My understanding of modern malloc implementations is that they include all kinds of sophisticated ways to prevent buffer-overflow attacks. When you request a block of memory, they set it up such that requests past the end of your block cause a segfault. Or they randomize the blocks they give you, so that you can’t just grab the next few bytes and expect there to be anything there.

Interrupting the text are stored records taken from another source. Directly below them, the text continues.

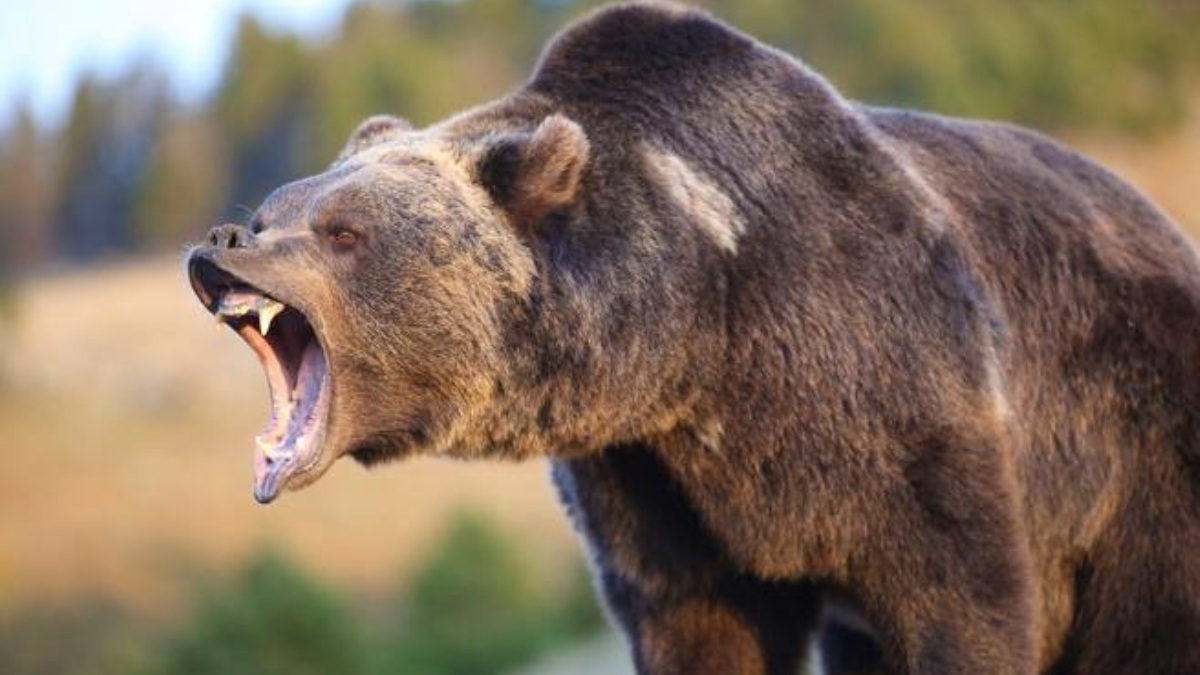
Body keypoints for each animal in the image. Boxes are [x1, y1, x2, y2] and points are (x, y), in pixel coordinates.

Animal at [186, 2, 1200, 674]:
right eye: (274, 208)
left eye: (342, 230)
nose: (223, 240)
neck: (699, 335)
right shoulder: (653, 483)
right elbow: (697, 621)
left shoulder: (902, 395)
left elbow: (962, 595)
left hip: (1142, 451)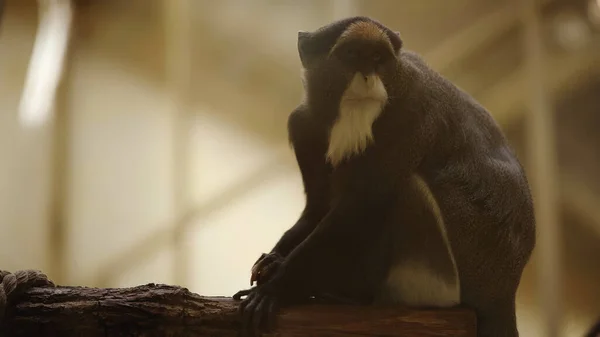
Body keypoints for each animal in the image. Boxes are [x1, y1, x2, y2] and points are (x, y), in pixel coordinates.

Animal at [232, 15, 536, 336]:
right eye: (352, 54)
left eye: (378, 58)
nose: (367, 76)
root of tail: (503, 294)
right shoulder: (304, 125)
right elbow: (317, 207)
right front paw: (273, 260)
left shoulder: (413, 117)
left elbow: (356, 210)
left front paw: (275, 289)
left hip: (443, 278)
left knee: (408, 189)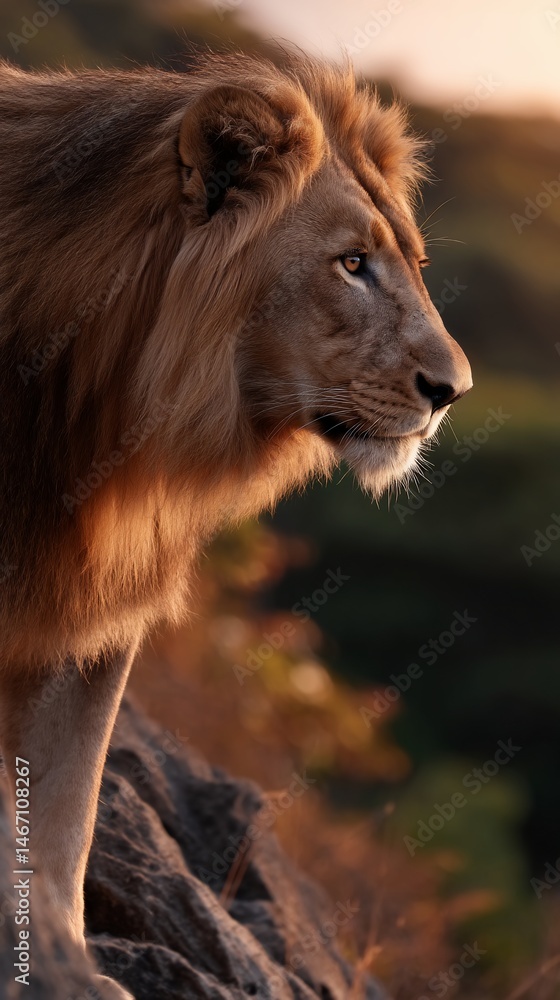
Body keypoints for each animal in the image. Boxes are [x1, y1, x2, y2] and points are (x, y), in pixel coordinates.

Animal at [0, 52, 471, 997]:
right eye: (352, 263)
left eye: (408, 261)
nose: (454, 391)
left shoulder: (87, 613)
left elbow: (65, 813)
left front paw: (61, 967)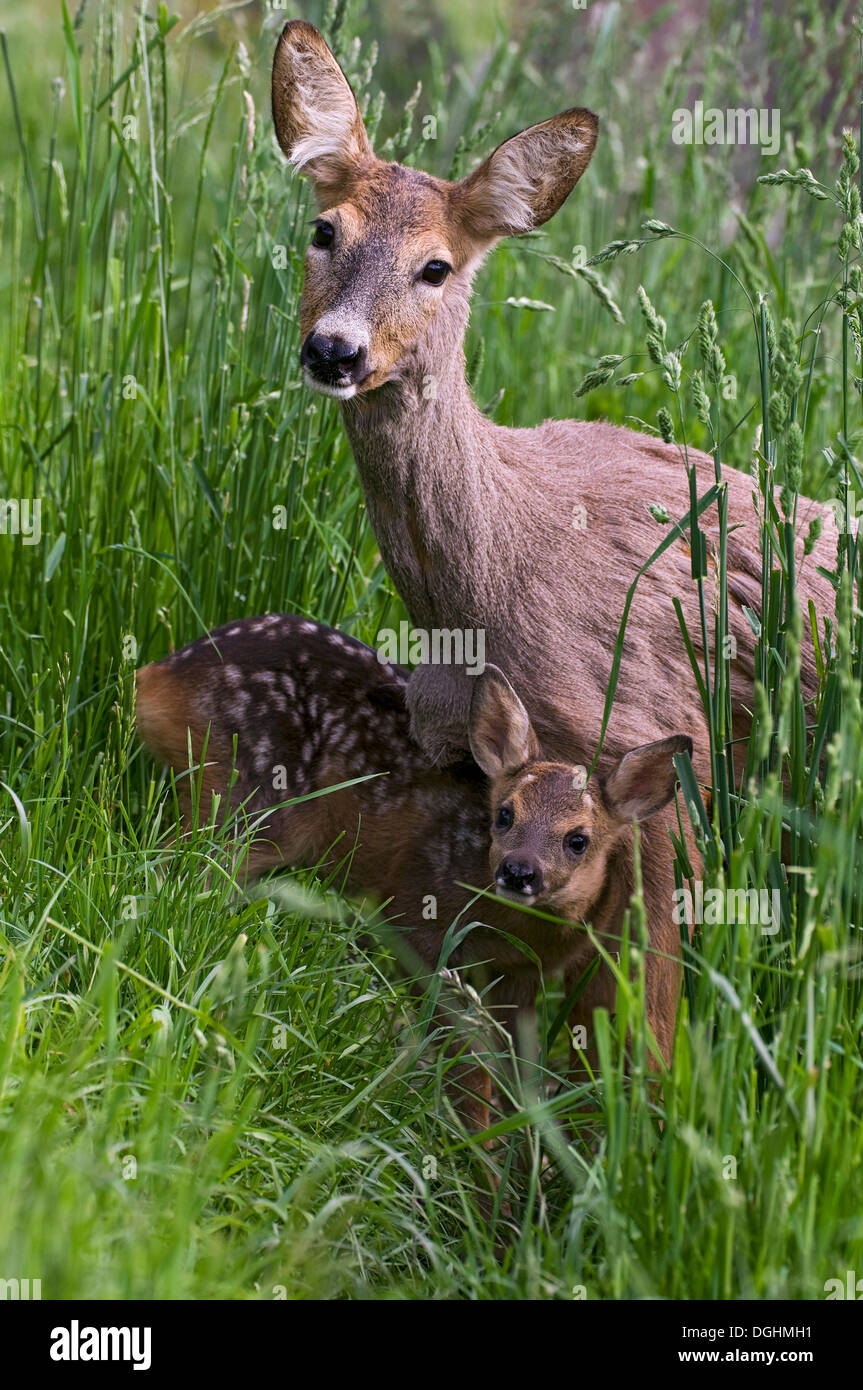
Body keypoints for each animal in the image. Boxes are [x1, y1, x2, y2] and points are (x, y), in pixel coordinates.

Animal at [135, 613, 693, 1124]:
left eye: (579, 840)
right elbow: (466, 1055)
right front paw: (473, 1146)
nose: (517, 871)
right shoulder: (417, 913)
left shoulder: (519, 975)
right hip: (244, 803)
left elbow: (518, 1070)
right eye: (504, 814)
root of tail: (157, 676)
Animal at [269, 19, 839, 1058]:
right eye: (325, 231)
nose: (334, 350)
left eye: (436, 267)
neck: (482, 595)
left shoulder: (664, 745)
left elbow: (654, 963)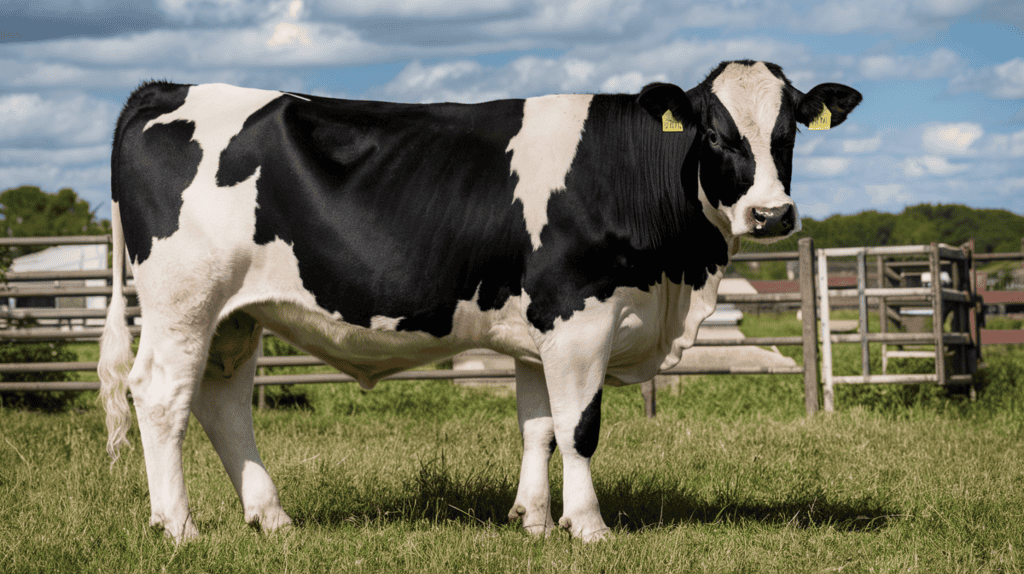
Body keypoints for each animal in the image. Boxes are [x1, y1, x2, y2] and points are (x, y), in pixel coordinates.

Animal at [99, 60, 861, 543]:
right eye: (713, 133)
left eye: (787, 133)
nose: (771, 214)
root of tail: (163, 90)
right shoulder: (579, 317)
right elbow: (579, 429)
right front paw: (589, 528)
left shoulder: (539, 330)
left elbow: (538, 426)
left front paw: (533, 521)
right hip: (184, 303)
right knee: (161, 397)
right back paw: (181, 528)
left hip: (234, 318)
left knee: (221, 404)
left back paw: (271, 518)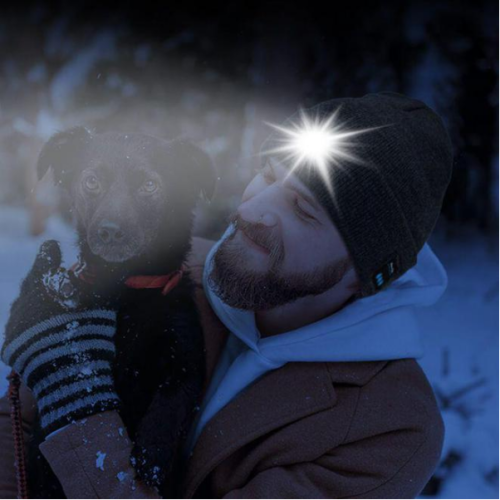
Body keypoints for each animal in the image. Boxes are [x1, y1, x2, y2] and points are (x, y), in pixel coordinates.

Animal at [27, 127, 215, 498]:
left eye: (150, 185)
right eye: (91, 181)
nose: (110, 231)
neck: (126, 288)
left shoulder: (187, 356)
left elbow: (173, 397)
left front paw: (152, 455)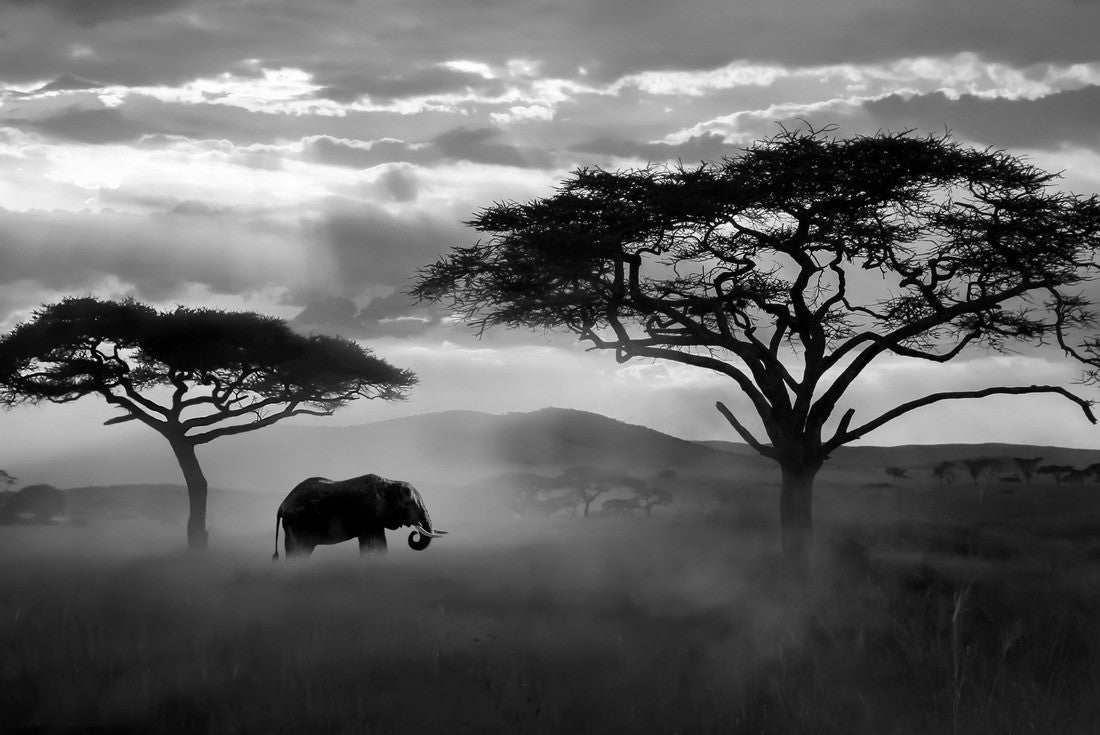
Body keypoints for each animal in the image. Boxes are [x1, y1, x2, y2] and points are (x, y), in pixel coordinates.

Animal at [273, 474, 446, 559]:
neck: (389, 482)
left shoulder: (376, 520)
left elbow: (381, 545)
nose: (415, 532)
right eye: (408, 504)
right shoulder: (368, 514)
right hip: (296, 524)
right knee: (297, 551)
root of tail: (281, 506)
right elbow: (371, 544)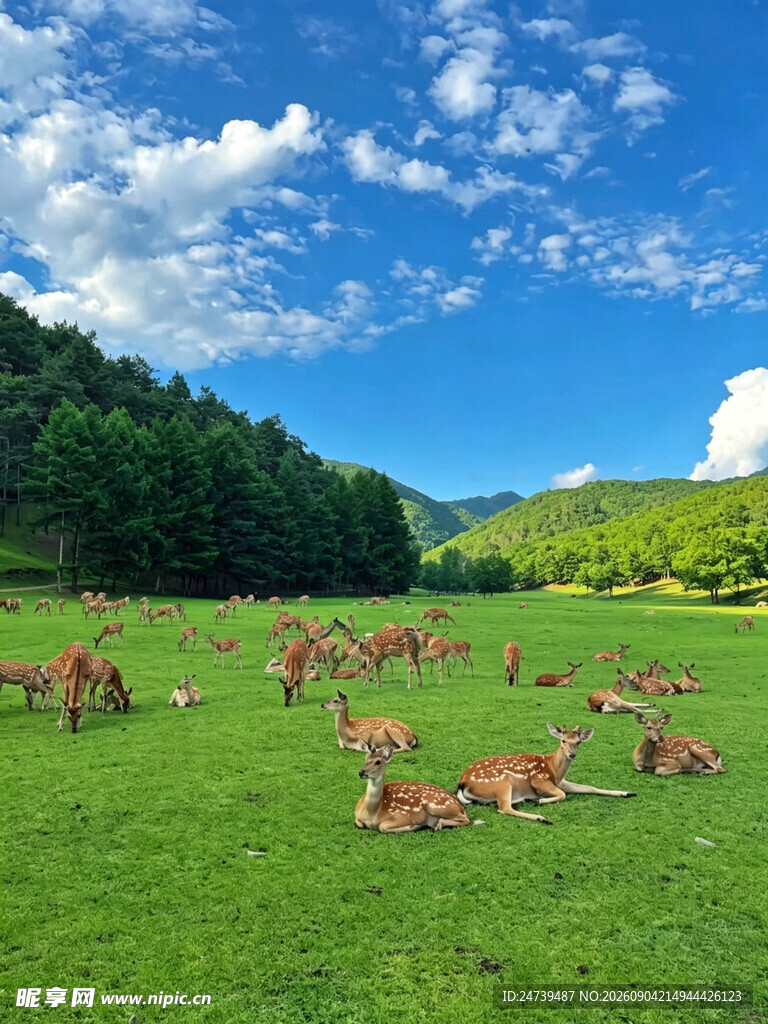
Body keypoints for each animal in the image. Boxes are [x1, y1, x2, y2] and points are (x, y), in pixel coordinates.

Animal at [457, 722, 637, 824]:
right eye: (563, 740)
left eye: (579, 742)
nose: (572, 754)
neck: (553, 769)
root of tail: (462, 783)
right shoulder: (539, 780)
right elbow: (563, 794)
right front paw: (540, 800)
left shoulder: (561, 781)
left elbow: (590, 788)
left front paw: (626, 792)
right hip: (502, 782)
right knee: (504, 808)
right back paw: (542, 817)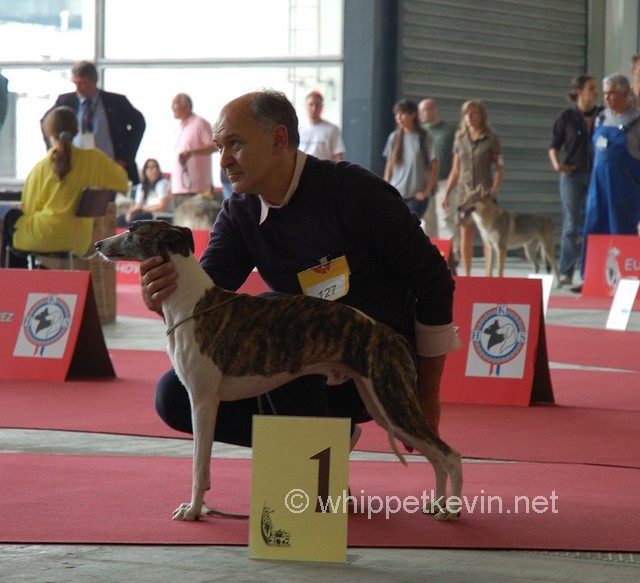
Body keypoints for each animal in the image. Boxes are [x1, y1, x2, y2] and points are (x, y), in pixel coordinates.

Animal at [95, 221, 462, 524]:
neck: (190, 303)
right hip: (380, 403)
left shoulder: (203, 401)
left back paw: (452, 510)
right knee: (434, 457)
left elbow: (199, 466)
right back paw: (437, 504)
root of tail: (391, 335)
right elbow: (205, 464)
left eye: (132, 230)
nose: (98, 243)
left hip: (392, 400)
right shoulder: (204, 402)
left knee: (449, 454)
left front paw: (194, 510)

I’m not a C programmer (I really need to know it, I think, to be a complete programmer), but all of this says a couple things to me:

1. If you use the right libraries, you should be protected against a lot of stupid behavior. Makes you wonder, for instance, why the OpenSSL team wasn’t using tcmalloc or ptmalloc. I’m sure there’s a reason; I just don’t know the problem space well enough to say.
2. Any serious software system, whether down at the bare metal like C or higher up like Python, is going to require lots of testing, regardless of whether it’s got compile-time type safety. There should be lots of unit tests. Ideally, the unit tests would also be able to simulate other components, using mock objects and whatnot. And then you need integration tests to see how well your component integrates with others. And then, in the case of a secure system, you probably need to bombard it with very focused buffer-overflow attacks, written by dudes who know the code inside and out. (Sort of like penetration testing within a company, on the assumption that you’re most vulnerable to your own employees.) And for performance reasons, you should also test it by bombarding it with millions of requests per second and seeing where it breaks. Testing is hard. QA is hard, and is very often not respected as a peer of engineering. Engineering is sexier. If you’re really good at QA, you’re spending your time writing systems to test many thousands of cases rather than just grinding out the same manual test over and over, and you’d probably rather be off building something new. Engineers also feel this way: they’d rather be writing new versions of the code than maintaining the old stuff.
3. An ideal team will learn from its mistakes and build systems that prevent the same bug — or similar bugs — from reappearing.
4. Building good software requires a good organization and good management (whether by “management” we mean someone who’s controlling the work product of his direct reports, or something broader like “group structure”). This is a variant of Conway’s Law: “Organizations which design systems are constrained to produce systems which are copies of the communications structures of these organizations.”

Let me be clear that I say all of this with absolutely no understanding of the OpenSSL code base, much less an understanding of the OpenSSL team’s structure. But it just strikes me that blaming an OpenSSL bug on the C language doesn’t really get at the problem. A successful software system will fix this mistake and ensure that it never happens again. A successful *open-source* software system will take community direction to build such a resilient system, and will do it all with a fully open process. That goes beyond narrow issues of language choice.